Jones plans to play with the Roadrunners throughout the rest of this summer and into next summer, as well.
"It's just a great group of guys, great coaches," he said. "They really build a relationship with you outside of baseball; they really want to get to know everything that's out there -- school life, how you're doing with your grades, keeping those up and just doing everything that they can to put you at the next level."
Haire will welcome Jones with open arms for as long as Jones is eligible to be a Roadrunner.
"He's a terrific kid who seems like a man already; he's really a mature, nice well-balanced kid from a great family," Haire said. "He's a good ballplayer who has all the tools -- he's a big, strong, fast kid who loves to play baseball."
Jahmai Jones is mature beyond his years, forced to grow up a little sooner than perhaps he had planned. His father was part of his life for only 13 years, a far too short span of time. Yet Jones, with a platter full of promise and a productive life in front of him, will always hold dear the lessons his father passed on to him.

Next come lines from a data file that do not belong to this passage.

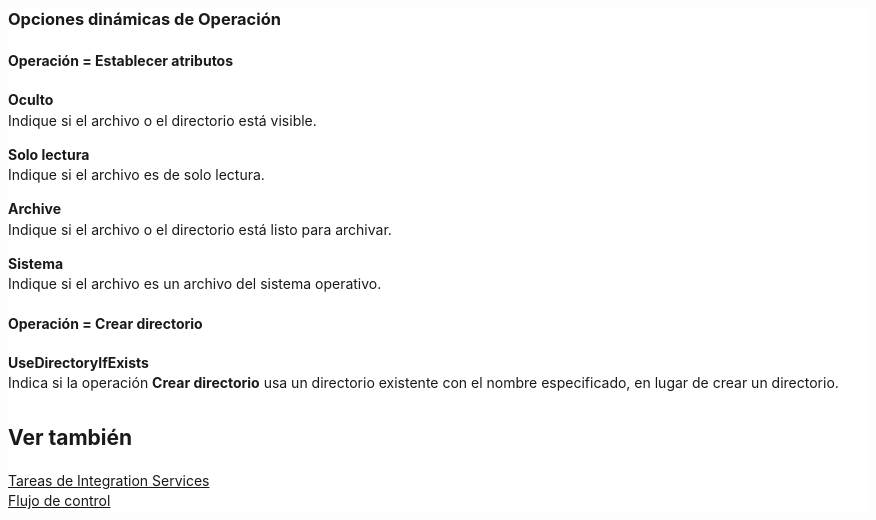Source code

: ### <a name="operation-dynamic-options"></a>Opciones dinámicas de Operación  
  
#### <a name="operation--set-attributes"></a>Operación = Establecer atributos  
 **Oculto**  
 Indique si el archivo o el directorio está visible.  
  
 **Solo lectura**  
 Indique si el archivo es de solo lectura.  
  
 **Archive**  
 Indique si el archivo o el directorio está listo para archivar.  
  
 **Sistema**  
 Indique si el archivo es un archivo del sistema operativo.  
  
#### <a name="operation--create-directory"></a>Operación = Crear directorio  
 **UseDirectoryIfExists**  
 Indica si la operación **Crear directorio** usa un directorio existente con el nombre especificado, en lugar de crear un directorio.  
  
## <a name="see-also"></a>Ver también  
 [Tareas de Integration Services](../../integration-services/control-flow/integration-services-tasks.md)   
 [Flujo de control](../../integration-services/control-flow/control-flow.md)  
  
  
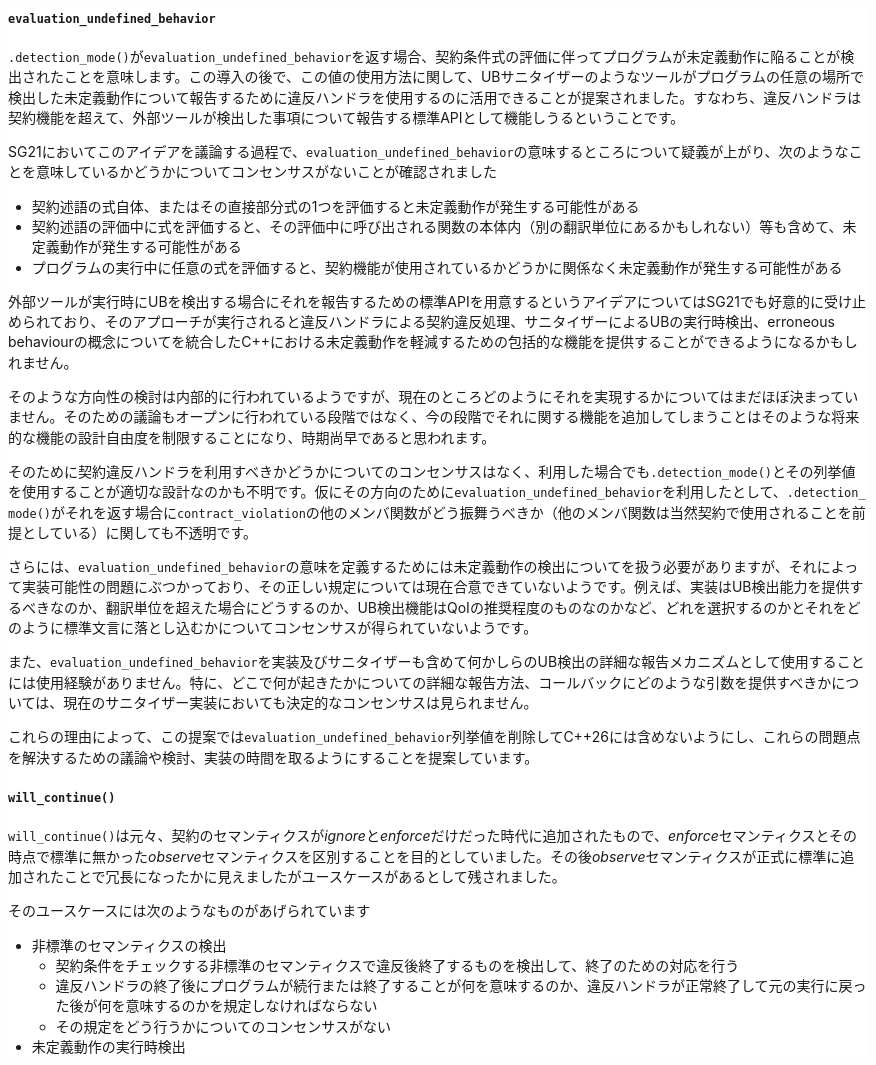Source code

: #### `evaluation_undefined_behavior`

`.detection_mode()`が`evaluation_undefined_behavior`を返す場合、契約条件式の評価に伴ってプログラムが未定義動作に陥ることが検出されたことを意味します。この導入の後で、この値の使用方法に関して、UBサニタイザーのようなツールがプログラムの任意の場所で検出した未定義動作について報告するために違反ハンドラを使用するのに活用できることが提案されました。すなわち、違反ハンドラは契約機能を超えて、外部ツールが検出した事項について報告する標準APIとして機能しうるということです。

SG21においてこのアイデアを議論する過程で、`evaluation_undefined_behavior`の意味するところについて疑義が上がり、次のようなことを意味しているかどうかについてコンセンサスがないことが確認されました

- 契約述語の式自体、またはその直接部分式の1つを評価すると未定義動作が発生する可能性がある
- 契約述語の評価中に式を評価すると、その評価中に呼び出される関数の本体内（別の翻訳単位にあるかもしれない）等も含めて、未定義動作が発生する可能性がある
- プログラムの実行中に任意の式を評価すると、契約機能が使用されているかどうかに関係なく未定義動作が発生する可能性がある

外部ツールが実行時にUBを検出する場合にそれを報告するための標準APIを用意するというアイデアについてはSG21でも好意的に受け止められており、そのアプローチが実行されると違反ハンドラによる契約違反処理、サニタイザーによるUBの実行時検出、erroneous behaviourの概念についてを統合したC++における未定義動作を軽減するための包括的な機能を提供することができるようになるかもしれません。

そのような方向性の検討は内部的に行われているようですが、現在のところどのようにそれを実現するかについてはまだほぼ決まっていません。そのための議論もオープンに行われている段階ではなく、今の段階でそれに関する機能を追加してしまうことはそのような将来的な機能の設計自由度を制限することになり、時期尚早であると思われます。

そのために契約違反ハンドラを利用すべきかどうかについてのコンセンサスはなく、利用した場合でも`.detection_mode()`とその列挙値を使用することが適切な設計なのかも不明です。仮にその方向のために`evaluation_undefined_behavior`を利用したとして、`.detection_mode()`がそれを返す場合に`contract_violation`の他のメンバ関数がどう振舞うべきか（他のメンバ関数は当然契約で使用されることを前提としている）に関しても不透明です。

さらには、`evaluation_undefined_behavior`の意味を定義するためには未定義動作の検出についてを扱う必要がありますが、それによって実装可能性の問題にぶつかっており、その正しい規定については現在合意できていないようです。例えば、実装はUB検出能力を提供するべきなのか、翻訳単位を超えた場合にどうするのか、UB検出機能はQoIの推奨程度のものなのかなど、どれを選択するのかとそれをどのように標準文言に落とし込むかについてコンセンサスが得られていないようです。

また、`evaluation_undefined_behavior`を実装及びサニタイザーも含めて何かしらのUB検出の詳細な報告メカニズムとして使用することには使用経験がありません。特に、どこで何が起きたかについての詳細な報告方法、コールバックにどのような引数を提供すべきかについては、現在のサニタイザー実装においても決定的なコンセンサスは見られません。

これらの理由によって、この提案では`evaluation_undefined_behavior`列挙値を削除してC++26には含めないようにし、これらの問題点を解決するための議論や検討、実装の時間を取るようにすることを提案しています。

#### `will_continue()`

`will_continue()`は元々、契約のセマンティクスが*ignore*と*enforce*だけだった時代に追加されたもので、*enforce*セマンティクスとその時点で標準に無かった*observe*セマンティクスを区別することを目的としていました。その後*observe*セマンティクスが正式に標準に追加されたことで冗長になったかに見えましたがユースケースがあるとして残されました。

そのユースケースには次のようなものがあげられています

- 非標準のセマンティクスの検出
    - 契約条件をチェックする非標準のセマンティクスで違反後終了するものを検出して、終了のための対応を行う
    - 違反ハンドラの終了後にプログラムが続行または終了することが何を意味するのか、違反ハンドラが正常終了して元の実行に戻った後が何を意味するのかを規定しなければならない
    - その規定をどう行うかについてのコンセンサスがない
- 未定義動作の実行時検出
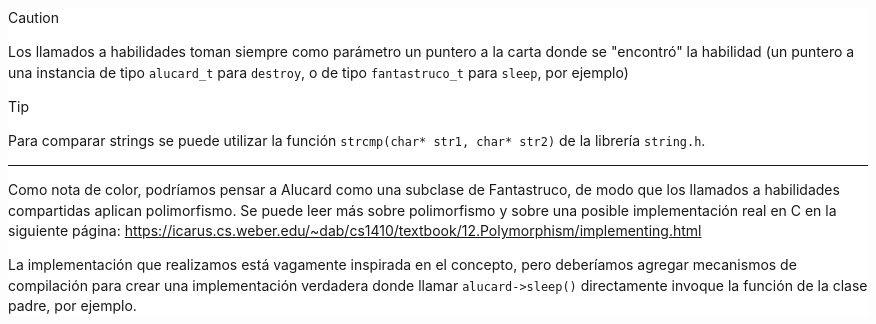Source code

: > [!CAUTION]
> Los llamados a habilidades toman siempre como parámetro un puntero a la carta donde se "encontró" la habilidad (un puntero a una instancia de tipo `alucard_t` para `destroy`, o de tipo `fantastruco_t` para `sleep`, por ejemplo)

> [!TIP]
> Para comparar strings se puede utilizar la función `strcmp(char* str1, char* str2)` de la librería `string.h`.

---

Como nota de color, podríamos pensar a Alucard como una subclase de Fantastruco, de modo que los llamados a habilidades compartidas aplican polimorfismo.
Se puede leer más sobre polimorfismo y sobre una posible implementación real en C en la siguiente página:
https://icarus.cs.weber.edu/~dab/cs1410/textbook/12.Polymorphism/implementing.html

La implementación que realizamos está vagamente inspirada en el concepto, pero deberíamos agregar mecanismos de compilación para crear una implementación verdadera donde llamar `alucard->sleep()` directamente invoque la función de la clase padre, por ejemplo.

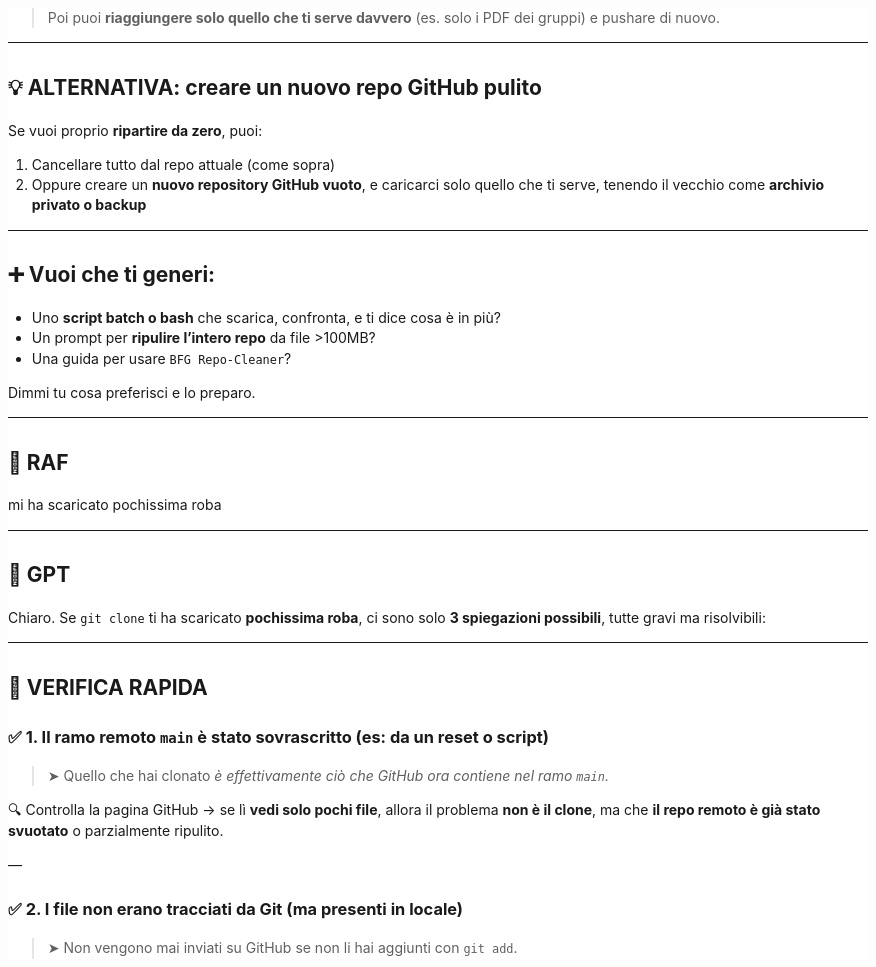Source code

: > Poi puoi **riaggiungere solo quello che ti serve davvero** (es. solo i PDF dei gruppi) e pushare di nuovo.

---

## 💡 ALTERNATIVA: creare un nuovo repo GitHub pulito

Se vuoi proprio **ripartire da zero**, puoi:

1. Cancellare tutto dal repo attuale (come sopra)
2. Oppure creare un **nuovo repository GitHub vuoto**, e caricarci solo quello che ti serve, tenendo il vecchio come **archivio privato o backup**

---

## ➕ Vuoi che ti generi:
- Uno **script batch o bash** che scarica, confronta, e ti dice cosa è in più?
- Un prompt per **ripulire l’intero repo** da file >100MB?
- Una guida per usare `BFG Repo-Cleaner`?

Dimmi tu cosa preferisci e lo preparo.

---

## 👤 **RAF**

mi ha scaricato pochissima roba

---

## 🤖 **GPT**

Chiaro. Se `git clone` ti ha scaricato **pochissima roba**, ci sono solo **3 spiegazioni possibili**, tutte gravi ma risolvibili:

---

## 🧪 VERIFICA RAPIDA

### ✅ **1. Il ramo remoto `main` è stato sovrascritto (es: da un reset o script)**
> ➤ Quello che hai clonato *è effettivamente ciò che GitHub ora contiene nel ramo `main`.*

🔍 Controlla la pagina GitHub → se lì **vedi solo pochi file**, allora il problema **non è il clone**, ma che **il repo remoto è già stato svuotato** o parzialmente ripulito.

—

### ✅ **2. I file non erano tracciati da Git (ma presenti in locale)**  
> ➤ Non vengono mai inviati su GitHub se non li hai aggiunti con `git add`.
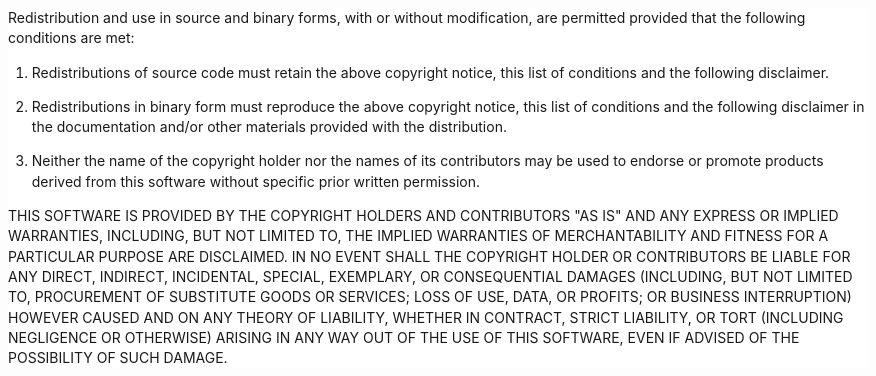 Redistribution and use in source and binary forms, with or without modification, are permitted provided that the following conditions are met:

1. Redistributions of source code must retain the above copyright notice, this list of conditions and the following disclaimer.

2. Redistributions in binary form must reproduce the above copyright notice, this list of conditions and the following disclaimer in the documentation and/or other materials provided with the distribution.

3. Neither the name of the copyright holder nor the names of its contributors may be used to endorse or promote products derived from this software without specific prior written permission.

THIS SOFTWARE IS PROVIDED BY THE COPYRIGHT HOLDERS AND CONTRIBUTORS "AS IS" AND ANY EXPRESS OR IMPLIED WARRANTIES, INCLUDING, BUT NOT LIMITED TO, THE IMPLIED WARRANTIES OF MERCHANTABILITY AND FITNESS FOR A PARTICULAR PURPOSE ARE DISCLAIMED. IN NO EVENT SHALL THE COPYRIGHT HOLDER OR CONTRIBUTORS BE LIABLE FOR ANY DIRECT, INDIRECT, INCIDENTAL, SPECIAL, EXEMPLARY, OR CONSEQUENTIAL DAMAGES (INCLUDING, BUT NOT LIMITED TO, PROCUREMENT OF SUBSTITUTE GOODS OR SERVICES; LOSS OF USE, DATA, OR PROFITS; OR BUSINESS INTERRUPTION) HOWEVER CAUSED AND ON ANY THEORY OF LIABILITY, WHETHER IN CONTRACT, STRICT LIABILITY, OR TORT (INCLUDING NEGLIGENCE OR OTHERWISE) ARISING IN ANY WAY OUT OF THE USE OF THIS SOFTWARE, EVEN IF ADVISED OF THE POSSIBILITY OF SUCH DAMAGE.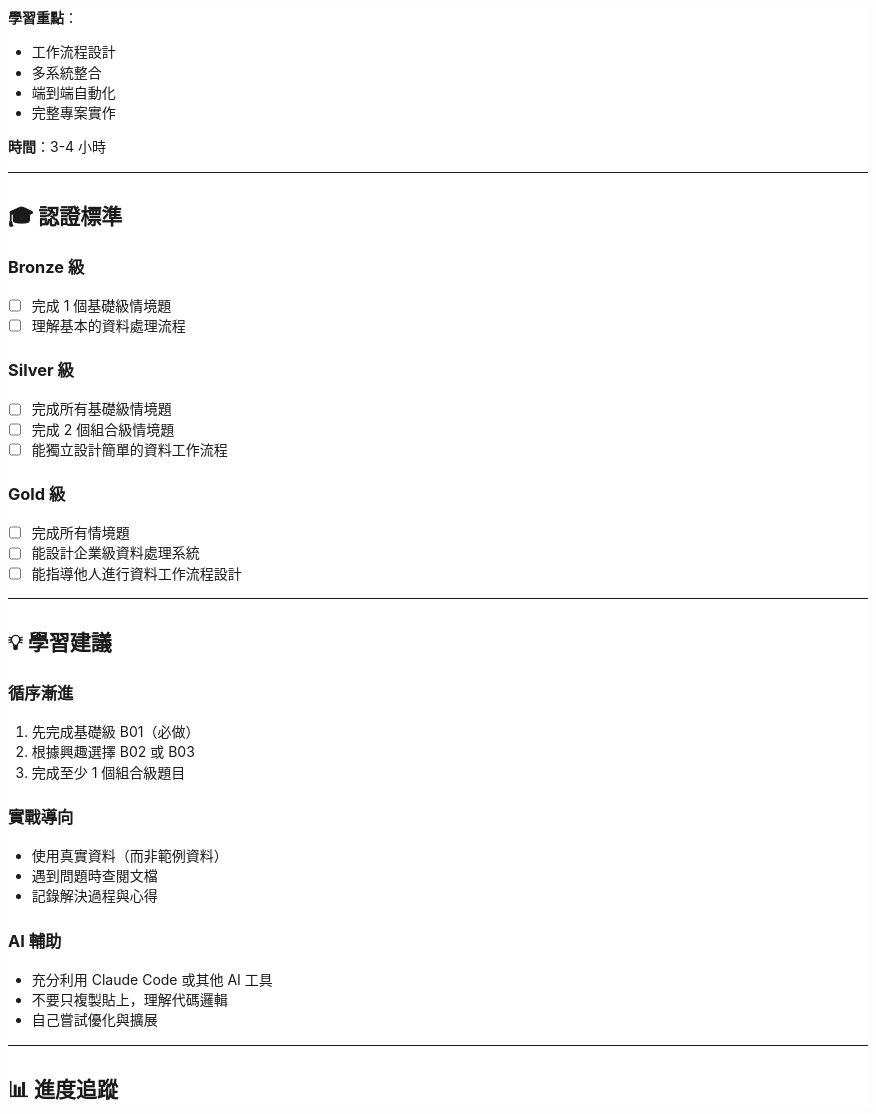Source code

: **學習重點**：
- 工作流程設計
- 多系統整合
- 端到端自動化
- 完整專案實作

**時間**：3-4 小時

---

## 🎓 認證標準

### Bronze 級
- [ ] 完成 1 個基礎級情境題
- [ ] 理解基本的資料處理流程

### Silver 級
- [ ] 完成所有基礎級情境題
- [ ] 完成 2 個組合級情境題
- [ ] 能獨立設計簡單的資料工作流程

### Gold 級
- [ ] 完成所有情境題
- [ ] 能設計企業級資料處理系統
- [ ] 能指導他人進行資料工作流程設計

---

## 💡 學習建議

### 循序漸進
1. 先完成基礎級 B01（必做）
2. 根據興趣選擇 B02 或 B03
3. 完成至少 1 個組合級題目

### 實戰導向
- 使用真實資料（而非範例資料）
- 遇到問題時查閱文檔
- 記錄解決過程與心得

### AI 輔助
- 充分利用 Claude Code 或其他 AI 工具
- 不要只複製貼上，理解代碼邏輯
- 自己嘗試優化與擴展

---

## 📊 進度追蹤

"I learned that every day, you just can't take it for granted," he said with a sense of urgency in his voice. "Every day is not given; it's definitely a blessing to wake up the next morning and be able to do the things that others might not be as fortunate as you to do. Sometimes we take for granted just walking. My dad taught me that I've got to value everything I have and work as hard as I can to become the man that I want to be and the role model for my children and setting an example for everyone, even my little sister.
"I've got to do things to make ends meet for my family and everything I do reflects back on him," he concluded. "God blessed me to have the man that I did as my father and I'm just happy that I was able to call him my dad. He taught me a lot and I miss him."